--- Passage to read ---
- - -

# LGB 2012 New Items Brochure



## krs (Feb 29, 2008)

The 2012 LGB New Items brochure has just been released by Marklin/LGB.
66 Pages - 11 Meg.
You can download it here - bottom right of this page:
http://www.gbdb.info/details.php?image_id=3797

Knut


----------



## Cougar Rock Rail (Jan 2, 2008)

Some interesting items--especially the Allegra and the new rungenwagen. Did you notice the FCC interference protection circuit near the back for analog or digital? 

Keith


----------



## VictorSpear (Oct 19, 2011)

I'd be curious if any Marklin Club members have tried the free handheld catalog app for 2012 on the iphone. Built by some of my friends at 21Torr - any feedback would be great.

Cheers
Victor


----------



## Cougar Rock Rail (Jan 2, 2008)

Hi Victor, 

I'm a member of the LGB club but I wasn't aware there was an app for the catalog. I just checked and it looks like the old catalog is there but no sign of the 2012/2013 version. Also, I suspect the catalog is only for Maerklin items--no LGB. 
Thanks, 
Keith


----------



## Guest (Jan 18, 2012)

Shame it's not available for Android. But obviously it's not important to serve 50% of the smartphone users...


----------



## Cougar Rock Rail (Jan 2, 2008)

It seems like Maerklin has chosen the iphone/ipad for their new central station control software too.


----------



## krs (Feb 29, 2008)

Posted By Cougar Rock Rail on 17 Jan 2012 04:53 PM 
Did you notice the FCC interference protection circuit near the back for analog or digital? 

Keith 
Yeah Keith,

I would love to know what that is all about.

Regards,

Knut


----------



## Dave Meashey (Jan 2, 2008)

Knut; 

Off topic, but do you know whether the 2-6-6-2t green Uintah articulated has hit North American shores? I have one on (eternal) backorder from Trainworld. I check its status on their web site daily, but I really think the web site is useless when it comes to availablilty status. 

Thanks in advance, 
David Meashey


----------



## VictorSpear (Oct 19, 2011)

Keith, 
Thanks for the info. Will try and find out from the guys at 21Torr why Marklin doesn't simply update the handheld catalog since we are well into January 2012. One would have thought it would be much faster to update it at least quarterly (including the LGB stuff for the Club) besides the high speed printers they use once a year. Sigh !

- - -

Extracted records
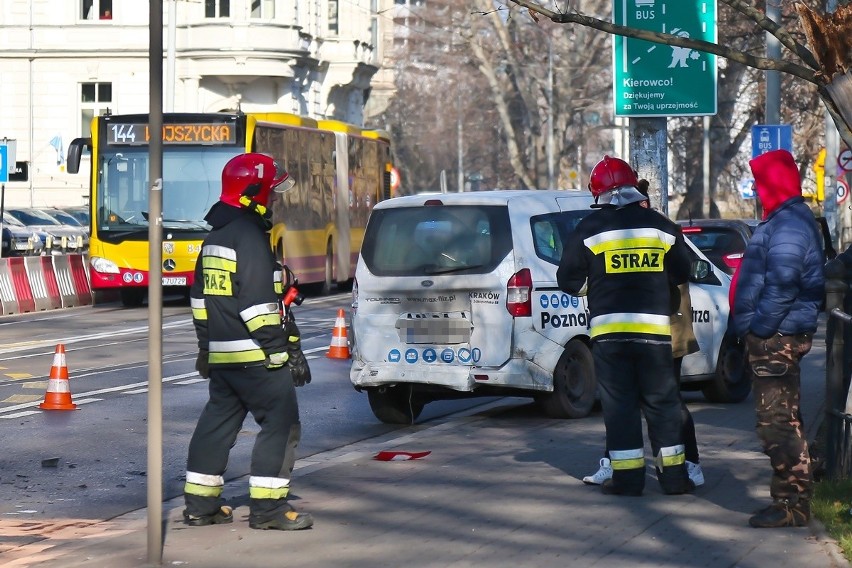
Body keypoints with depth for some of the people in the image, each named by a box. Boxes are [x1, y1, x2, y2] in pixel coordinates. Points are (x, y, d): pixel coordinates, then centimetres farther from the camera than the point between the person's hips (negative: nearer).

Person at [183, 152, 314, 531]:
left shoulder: (215, 238, 16)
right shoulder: (249, 236, -15)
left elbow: (200, 297, 22)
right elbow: (258, 303, -20)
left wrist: (206, 347, 27)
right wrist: (280, 350, -18)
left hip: (220, 354, 10)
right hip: (253, 355, -10)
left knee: (217, 423, 14)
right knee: (281, 423, -5)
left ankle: (200, 504, 17)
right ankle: (267, 507, -6)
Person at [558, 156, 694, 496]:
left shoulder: (588, 230, -2)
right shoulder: (662, 227, 5)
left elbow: (569, 280, 1)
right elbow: (681, 274, 14)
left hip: (608, 329, -2)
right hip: (655, 327, 2)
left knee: (619, 404, 4)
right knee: (661, 402, 9)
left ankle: (628, 477, 2)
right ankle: (674, 476, 10)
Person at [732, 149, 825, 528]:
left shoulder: (788, 223, -17)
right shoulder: (784, 220, 18)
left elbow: (783, 284, -26)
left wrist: (760, 327, -22)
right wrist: (755, 327, 18)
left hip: (776, 337, -11)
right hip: (776, 336, 11)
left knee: (777, 421, -10)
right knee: (780, 420, 15)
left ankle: (792, 504, -9)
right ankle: (792, 498, 22)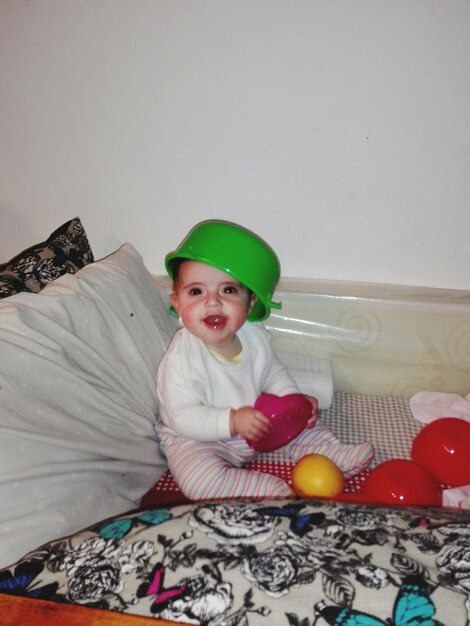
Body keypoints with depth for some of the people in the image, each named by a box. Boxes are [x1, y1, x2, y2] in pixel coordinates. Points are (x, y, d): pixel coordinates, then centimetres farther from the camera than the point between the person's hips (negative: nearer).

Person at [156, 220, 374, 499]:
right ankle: (275, 490, -21)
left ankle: (335, 454, 23)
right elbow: (182, 417, -29)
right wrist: (232, 421, -39)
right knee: (199, 479, -30)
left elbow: (273, 373, 8)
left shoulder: (255, 335, -10)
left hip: (256, 422, 6)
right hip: (197, 439, -5)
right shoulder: (181, 359, -30)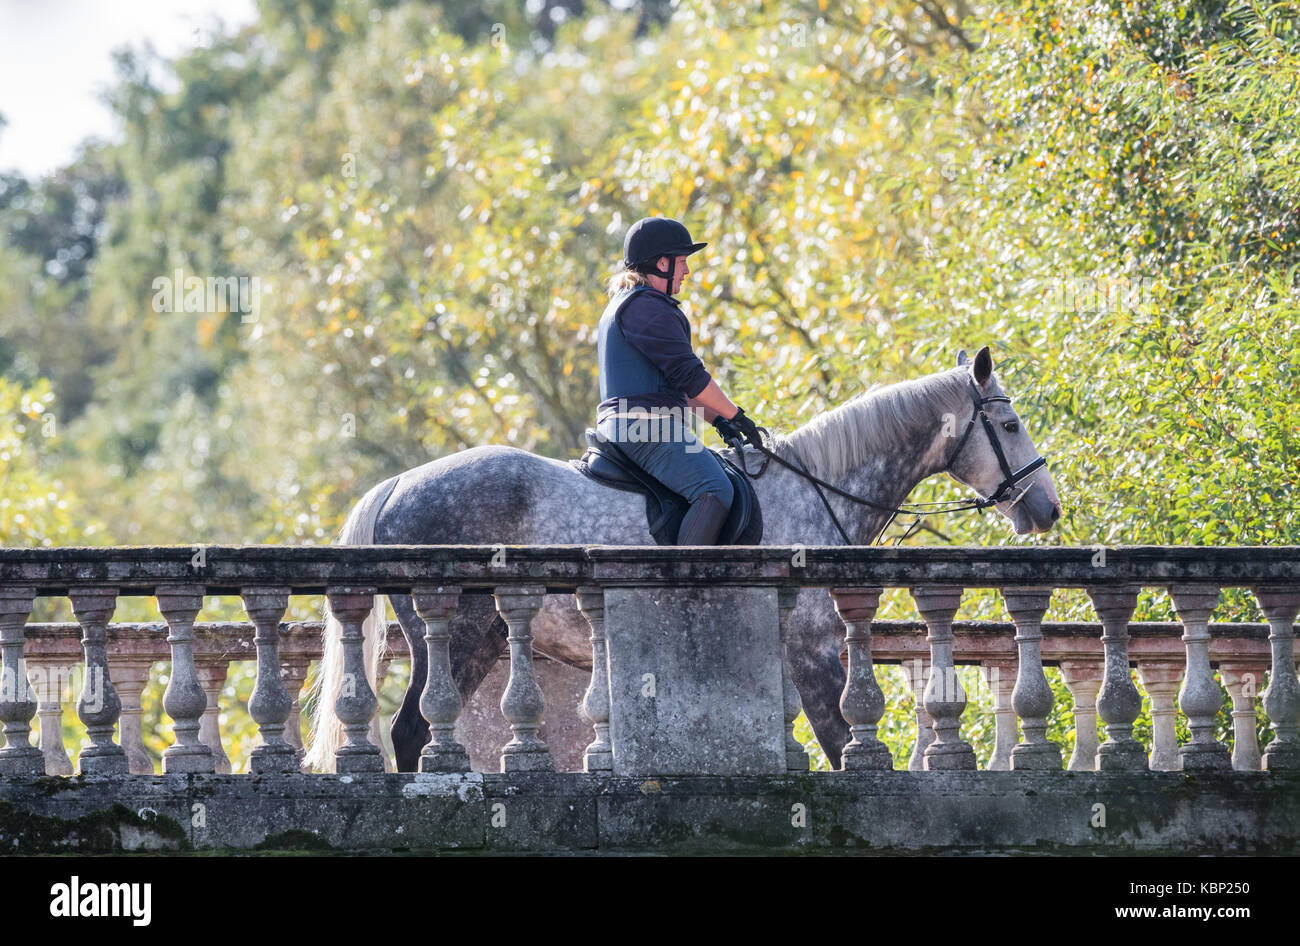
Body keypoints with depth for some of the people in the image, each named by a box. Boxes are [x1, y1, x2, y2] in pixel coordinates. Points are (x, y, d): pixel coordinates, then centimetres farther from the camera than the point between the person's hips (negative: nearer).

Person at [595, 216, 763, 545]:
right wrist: (734, 416, -3)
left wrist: (717, 418, 20)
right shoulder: (647, 307, -11)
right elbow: (689, 375, -13)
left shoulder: (625, 304, 25)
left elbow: (672, 381, 28)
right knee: (715, 491, -23)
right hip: (646, 426, -11)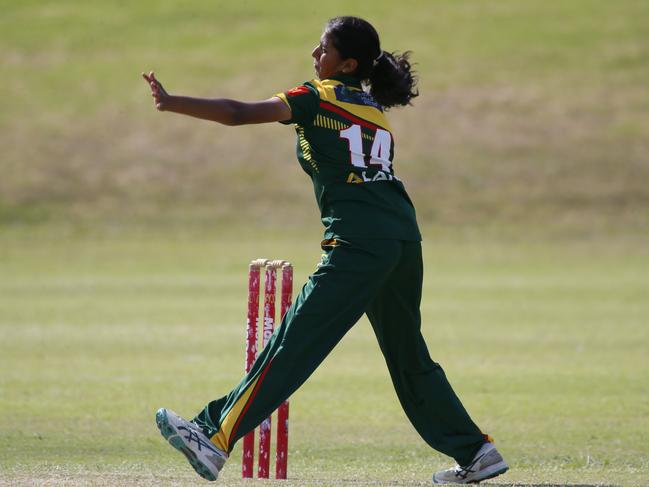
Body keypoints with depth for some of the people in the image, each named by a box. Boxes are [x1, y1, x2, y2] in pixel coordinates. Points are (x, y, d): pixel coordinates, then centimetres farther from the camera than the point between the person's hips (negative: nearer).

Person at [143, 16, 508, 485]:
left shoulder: (318, 97, 0)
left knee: (292, 345, -10)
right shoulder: (376, 109, 20)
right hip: (405, 237, 7)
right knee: (410, 357, 19)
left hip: (359, 243, -7)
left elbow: (238, 113, -6)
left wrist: (171, 103, -3)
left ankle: (214, 437, -13)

- - -

--- Exercise instructions ---
A: Rewrite the paragraph of the forum thread that begins "Off topic, but do you know" as a short bulleted list that keeps its main facts.
B: Duplicate the part of the forum thread from "Off topic, but" to "to availablilty status.".

--- Task-by-task outputs ---
A:
- Off-topic question: has the green 2-6-6-2t Uintah articulated reached North American shores?
- One is on (eternal) backorder from Trainworld.
- Its status gets checked daily on Trainworld's web site.
- That web site seems useless for availability status.

B:
Off topic, but do you know whether the 2-6-6-2t green Uintah articulated has hit North American shores? I have one on (eternal) backorder from Trainworld. I check its status on their web site daily, but I really think the web site is useless when it comes to availablilty status.